ASSIGNMENT:
What lines in the records below hold the string "wrist"? Please show them.

#####

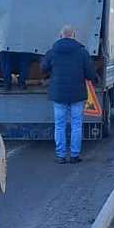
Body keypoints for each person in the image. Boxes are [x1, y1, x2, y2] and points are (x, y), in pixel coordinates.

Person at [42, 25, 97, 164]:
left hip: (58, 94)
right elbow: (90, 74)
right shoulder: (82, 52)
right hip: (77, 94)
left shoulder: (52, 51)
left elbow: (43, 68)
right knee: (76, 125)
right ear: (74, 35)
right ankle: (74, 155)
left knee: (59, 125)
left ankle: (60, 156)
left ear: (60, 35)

#####

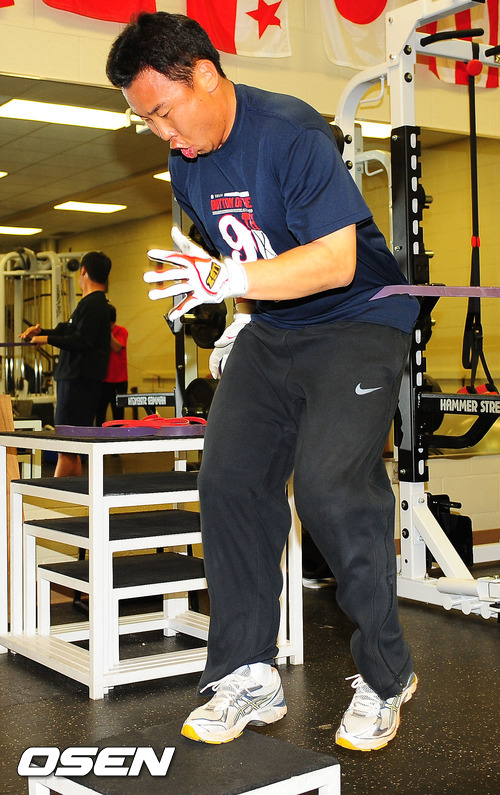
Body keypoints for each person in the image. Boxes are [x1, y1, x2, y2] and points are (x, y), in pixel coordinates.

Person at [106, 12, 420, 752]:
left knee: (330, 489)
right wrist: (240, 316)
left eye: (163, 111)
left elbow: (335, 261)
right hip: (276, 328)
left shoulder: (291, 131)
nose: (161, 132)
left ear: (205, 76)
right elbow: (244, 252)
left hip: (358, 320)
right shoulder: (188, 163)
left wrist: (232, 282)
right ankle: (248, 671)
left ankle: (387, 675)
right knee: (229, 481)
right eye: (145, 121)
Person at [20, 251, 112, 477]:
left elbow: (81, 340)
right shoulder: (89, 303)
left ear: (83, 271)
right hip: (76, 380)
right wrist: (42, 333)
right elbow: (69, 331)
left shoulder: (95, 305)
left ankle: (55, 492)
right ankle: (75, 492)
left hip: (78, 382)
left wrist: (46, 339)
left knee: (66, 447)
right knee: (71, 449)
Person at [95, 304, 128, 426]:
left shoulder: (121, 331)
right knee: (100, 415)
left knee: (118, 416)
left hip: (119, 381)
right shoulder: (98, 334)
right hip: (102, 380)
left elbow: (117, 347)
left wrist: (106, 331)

#####

EXPECTED OUTPUT:
right wrist: (240, 316)
left wrist: (232, 282)
right wrist: (42, 333)
left wrist: (46, 339)
left wrist: (106, 331)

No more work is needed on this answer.